About Me

About Me

Gardener, Writer

A former English teacher and bookseller, I now work as a self-employed gardener (National Certificate in Horticulture) and write poetry, plays and essays. My writing credits can be viewed here. I have had two poetry books and two poetry pamphlets published by various publishers. I was a co-translator of Alain-Fournier:Poems (Carcanet). I commissioned and edited Four American Poets (The High Window Press) and was a co-editor at The High Window (2016-2018). My essays can be read at the Fortnightly Review. I enjoy cycling, fell-running, sea swimming, dog-walking, jazz, travel, reading, horticulture and garden design.

18.7.16

The Eyes of Coleridge (2)

Extract...

#### ENTRIES SHOWN
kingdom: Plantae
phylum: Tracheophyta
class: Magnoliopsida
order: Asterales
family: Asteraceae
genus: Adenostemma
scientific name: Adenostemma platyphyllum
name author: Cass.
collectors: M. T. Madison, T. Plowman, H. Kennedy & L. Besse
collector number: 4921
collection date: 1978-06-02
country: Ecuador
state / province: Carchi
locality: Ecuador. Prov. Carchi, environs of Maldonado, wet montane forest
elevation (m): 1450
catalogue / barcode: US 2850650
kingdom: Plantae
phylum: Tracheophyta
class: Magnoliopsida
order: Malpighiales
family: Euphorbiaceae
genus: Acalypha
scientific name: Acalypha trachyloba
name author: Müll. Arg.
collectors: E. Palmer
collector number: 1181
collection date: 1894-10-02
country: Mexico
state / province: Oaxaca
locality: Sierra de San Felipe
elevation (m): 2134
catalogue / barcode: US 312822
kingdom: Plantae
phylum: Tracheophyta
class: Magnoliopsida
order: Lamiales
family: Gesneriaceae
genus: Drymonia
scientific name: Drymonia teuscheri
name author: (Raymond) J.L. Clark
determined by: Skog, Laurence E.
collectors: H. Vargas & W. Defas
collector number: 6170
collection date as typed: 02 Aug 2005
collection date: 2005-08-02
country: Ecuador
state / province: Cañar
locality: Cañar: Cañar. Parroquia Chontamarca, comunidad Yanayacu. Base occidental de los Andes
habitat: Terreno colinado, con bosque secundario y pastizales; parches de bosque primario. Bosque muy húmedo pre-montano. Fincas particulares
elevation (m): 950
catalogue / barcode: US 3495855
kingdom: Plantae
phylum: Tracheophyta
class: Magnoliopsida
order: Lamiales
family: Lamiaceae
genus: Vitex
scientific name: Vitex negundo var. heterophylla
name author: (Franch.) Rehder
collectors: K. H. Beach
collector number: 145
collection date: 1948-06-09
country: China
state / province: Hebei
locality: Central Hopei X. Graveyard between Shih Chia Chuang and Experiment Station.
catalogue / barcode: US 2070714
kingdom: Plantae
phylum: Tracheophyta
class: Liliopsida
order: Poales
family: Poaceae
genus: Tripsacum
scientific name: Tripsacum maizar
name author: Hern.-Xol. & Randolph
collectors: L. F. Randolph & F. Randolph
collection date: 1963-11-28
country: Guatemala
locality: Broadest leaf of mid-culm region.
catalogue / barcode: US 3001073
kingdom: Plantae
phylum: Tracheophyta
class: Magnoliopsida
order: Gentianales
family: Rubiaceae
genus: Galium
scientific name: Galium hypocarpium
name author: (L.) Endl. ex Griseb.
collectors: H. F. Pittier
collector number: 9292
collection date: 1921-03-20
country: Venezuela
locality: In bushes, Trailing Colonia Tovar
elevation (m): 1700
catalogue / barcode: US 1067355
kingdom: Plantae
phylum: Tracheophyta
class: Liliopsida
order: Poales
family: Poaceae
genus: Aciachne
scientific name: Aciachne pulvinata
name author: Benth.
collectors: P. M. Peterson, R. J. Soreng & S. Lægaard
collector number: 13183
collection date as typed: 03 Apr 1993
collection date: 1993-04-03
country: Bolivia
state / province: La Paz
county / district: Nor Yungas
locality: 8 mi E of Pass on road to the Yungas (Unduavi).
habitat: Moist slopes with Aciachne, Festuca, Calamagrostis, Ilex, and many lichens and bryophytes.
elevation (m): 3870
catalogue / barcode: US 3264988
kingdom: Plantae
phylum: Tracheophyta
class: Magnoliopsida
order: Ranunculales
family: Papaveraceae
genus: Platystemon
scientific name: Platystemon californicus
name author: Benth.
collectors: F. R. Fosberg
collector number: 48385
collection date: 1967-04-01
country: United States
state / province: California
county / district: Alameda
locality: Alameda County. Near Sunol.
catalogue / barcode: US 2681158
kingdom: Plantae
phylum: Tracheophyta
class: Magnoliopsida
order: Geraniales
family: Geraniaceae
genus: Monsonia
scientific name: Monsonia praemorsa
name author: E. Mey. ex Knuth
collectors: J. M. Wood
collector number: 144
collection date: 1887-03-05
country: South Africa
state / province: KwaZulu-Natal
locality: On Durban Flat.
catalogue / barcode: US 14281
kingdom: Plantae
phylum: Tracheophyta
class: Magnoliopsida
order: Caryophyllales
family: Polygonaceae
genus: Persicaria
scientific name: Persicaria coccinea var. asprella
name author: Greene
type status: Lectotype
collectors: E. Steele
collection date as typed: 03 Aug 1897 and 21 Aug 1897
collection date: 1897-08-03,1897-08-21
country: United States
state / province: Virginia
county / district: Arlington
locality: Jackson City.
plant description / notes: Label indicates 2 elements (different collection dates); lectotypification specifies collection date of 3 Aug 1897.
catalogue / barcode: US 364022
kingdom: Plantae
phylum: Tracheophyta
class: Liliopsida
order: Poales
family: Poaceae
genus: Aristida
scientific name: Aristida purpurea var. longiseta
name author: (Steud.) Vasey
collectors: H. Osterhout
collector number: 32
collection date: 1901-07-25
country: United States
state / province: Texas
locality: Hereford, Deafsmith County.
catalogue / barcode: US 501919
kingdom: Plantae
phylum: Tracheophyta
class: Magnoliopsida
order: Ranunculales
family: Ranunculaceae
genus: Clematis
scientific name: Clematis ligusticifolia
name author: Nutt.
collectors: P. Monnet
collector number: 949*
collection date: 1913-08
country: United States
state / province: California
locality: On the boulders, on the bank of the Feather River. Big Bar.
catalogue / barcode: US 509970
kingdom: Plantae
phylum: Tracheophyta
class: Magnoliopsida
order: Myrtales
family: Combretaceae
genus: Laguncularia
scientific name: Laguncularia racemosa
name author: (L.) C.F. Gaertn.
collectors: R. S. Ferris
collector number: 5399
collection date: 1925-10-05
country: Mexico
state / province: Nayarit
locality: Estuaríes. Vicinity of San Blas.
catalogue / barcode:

#### SHORT EXERCISE
Quote the passage from the About Me page that opens with "A former English" and closes with "of Coleridge (2)".

#### THE RESULT
A former English teacher and bookseller, I now work as a self-employed gardener (National Certificate in Horticulture) and write poetry, plays and essays. My writing credits can be viewed here. I have had two poetry books and two poetry pamphlets published by various publishers. I was a co-translator of Alain-Fournier:Poems (Carcanet). I commissioned and edited Four American Poets (The High Window Press) and was a co-editor at The High Window (2016-2018). My essays can be read at the Fortnightly Review. I enjoy cycling, fell-running, sea swimming, dog-walking, jazz, travel, reading, horticulture and garden design.

18.7.16

The Eyes of Coleridge (2)